Problem statement: Every line below that holds the word "Университетская" must be listed.

Given entries:

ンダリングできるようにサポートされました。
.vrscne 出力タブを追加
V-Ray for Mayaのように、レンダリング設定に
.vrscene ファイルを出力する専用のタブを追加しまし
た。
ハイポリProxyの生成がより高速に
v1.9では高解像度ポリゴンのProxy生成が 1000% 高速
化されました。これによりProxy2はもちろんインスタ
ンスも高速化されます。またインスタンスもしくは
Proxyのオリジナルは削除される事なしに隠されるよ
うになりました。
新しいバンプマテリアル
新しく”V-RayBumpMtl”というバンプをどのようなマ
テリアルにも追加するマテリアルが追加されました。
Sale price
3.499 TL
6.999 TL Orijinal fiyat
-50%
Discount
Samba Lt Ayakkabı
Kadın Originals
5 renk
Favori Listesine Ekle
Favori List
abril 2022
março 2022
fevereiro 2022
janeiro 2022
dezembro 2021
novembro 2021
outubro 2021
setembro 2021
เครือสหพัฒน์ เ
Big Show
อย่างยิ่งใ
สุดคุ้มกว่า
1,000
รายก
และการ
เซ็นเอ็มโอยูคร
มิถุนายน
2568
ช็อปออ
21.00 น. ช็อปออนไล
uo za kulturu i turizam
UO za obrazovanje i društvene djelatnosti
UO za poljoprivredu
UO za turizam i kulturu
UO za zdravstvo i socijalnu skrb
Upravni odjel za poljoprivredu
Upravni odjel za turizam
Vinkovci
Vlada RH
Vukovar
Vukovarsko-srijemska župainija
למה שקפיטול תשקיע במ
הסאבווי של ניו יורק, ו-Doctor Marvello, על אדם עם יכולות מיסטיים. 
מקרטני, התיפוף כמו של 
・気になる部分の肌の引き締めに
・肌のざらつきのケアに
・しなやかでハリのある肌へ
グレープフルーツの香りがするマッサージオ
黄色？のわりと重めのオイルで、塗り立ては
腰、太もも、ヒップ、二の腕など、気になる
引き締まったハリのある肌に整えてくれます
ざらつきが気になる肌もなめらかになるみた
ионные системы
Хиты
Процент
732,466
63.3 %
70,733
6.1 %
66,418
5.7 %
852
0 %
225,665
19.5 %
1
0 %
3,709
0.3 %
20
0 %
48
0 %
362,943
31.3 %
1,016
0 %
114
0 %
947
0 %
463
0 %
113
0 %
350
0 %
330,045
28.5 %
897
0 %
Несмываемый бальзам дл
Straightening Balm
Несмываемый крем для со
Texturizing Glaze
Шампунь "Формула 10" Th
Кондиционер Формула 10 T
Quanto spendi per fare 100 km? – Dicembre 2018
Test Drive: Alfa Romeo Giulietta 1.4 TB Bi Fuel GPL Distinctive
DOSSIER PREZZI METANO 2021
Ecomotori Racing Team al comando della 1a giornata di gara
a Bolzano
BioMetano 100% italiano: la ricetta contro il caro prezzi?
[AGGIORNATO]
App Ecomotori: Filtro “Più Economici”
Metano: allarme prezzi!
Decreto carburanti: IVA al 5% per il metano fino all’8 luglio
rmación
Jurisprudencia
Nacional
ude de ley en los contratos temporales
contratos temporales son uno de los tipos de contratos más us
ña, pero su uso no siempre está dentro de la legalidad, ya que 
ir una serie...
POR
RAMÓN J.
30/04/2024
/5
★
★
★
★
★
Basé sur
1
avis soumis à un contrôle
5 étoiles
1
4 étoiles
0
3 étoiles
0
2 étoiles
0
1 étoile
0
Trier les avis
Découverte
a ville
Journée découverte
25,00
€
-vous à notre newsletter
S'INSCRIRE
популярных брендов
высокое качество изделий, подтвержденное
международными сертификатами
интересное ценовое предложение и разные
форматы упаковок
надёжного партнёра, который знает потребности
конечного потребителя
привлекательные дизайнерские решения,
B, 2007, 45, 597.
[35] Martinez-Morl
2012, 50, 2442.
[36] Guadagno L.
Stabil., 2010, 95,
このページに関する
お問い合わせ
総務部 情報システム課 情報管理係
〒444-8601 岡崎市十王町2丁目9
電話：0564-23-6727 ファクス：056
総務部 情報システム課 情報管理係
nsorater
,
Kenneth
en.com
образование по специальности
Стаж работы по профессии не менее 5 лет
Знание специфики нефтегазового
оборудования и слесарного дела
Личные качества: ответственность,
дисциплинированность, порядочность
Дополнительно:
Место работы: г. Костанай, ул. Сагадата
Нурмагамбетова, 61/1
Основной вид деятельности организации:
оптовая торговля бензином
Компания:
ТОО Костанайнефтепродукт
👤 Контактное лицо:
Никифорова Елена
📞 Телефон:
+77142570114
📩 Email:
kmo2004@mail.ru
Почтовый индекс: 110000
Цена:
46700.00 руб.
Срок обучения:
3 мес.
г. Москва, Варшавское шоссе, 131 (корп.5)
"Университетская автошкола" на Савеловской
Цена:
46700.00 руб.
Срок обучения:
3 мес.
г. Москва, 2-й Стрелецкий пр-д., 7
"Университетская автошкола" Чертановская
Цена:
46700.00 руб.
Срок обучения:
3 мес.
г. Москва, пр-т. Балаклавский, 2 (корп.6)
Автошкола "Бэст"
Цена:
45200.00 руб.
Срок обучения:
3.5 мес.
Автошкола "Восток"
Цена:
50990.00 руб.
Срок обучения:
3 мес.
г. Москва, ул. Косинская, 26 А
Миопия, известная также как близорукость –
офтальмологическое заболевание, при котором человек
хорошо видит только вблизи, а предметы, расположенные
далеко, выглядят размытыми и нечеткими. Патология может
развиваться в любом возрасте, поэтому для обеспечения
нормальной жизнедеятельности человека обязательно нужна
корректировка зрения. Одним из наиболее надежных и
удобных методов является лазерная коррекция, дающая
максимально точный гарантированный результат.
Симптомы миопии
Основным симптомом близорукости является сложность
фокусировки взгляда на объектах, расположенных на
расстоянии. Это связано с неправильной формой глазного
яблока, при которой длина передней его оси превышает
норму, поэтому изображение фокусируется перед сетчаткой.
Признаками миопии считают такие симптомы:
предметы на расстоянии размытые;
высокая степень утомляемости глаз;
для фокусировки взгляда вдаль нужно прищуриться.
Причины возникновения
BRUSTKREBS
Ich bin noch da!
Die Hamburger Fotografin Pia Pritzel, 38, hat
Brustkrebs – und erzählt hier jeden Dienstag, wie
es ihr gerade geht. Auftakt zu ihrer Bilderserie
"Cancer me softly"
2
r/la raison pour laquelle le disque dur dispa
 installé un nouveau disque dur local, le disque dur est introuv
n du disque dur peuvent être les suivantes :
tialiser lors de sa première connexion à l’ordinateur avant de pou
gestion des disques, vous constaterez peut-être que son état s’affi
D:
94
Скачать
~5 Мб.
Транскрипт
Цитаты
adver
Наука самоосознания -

Task solution:
"Университетская автошкола" на Савеловской
"Университетская автошкола" Чертановская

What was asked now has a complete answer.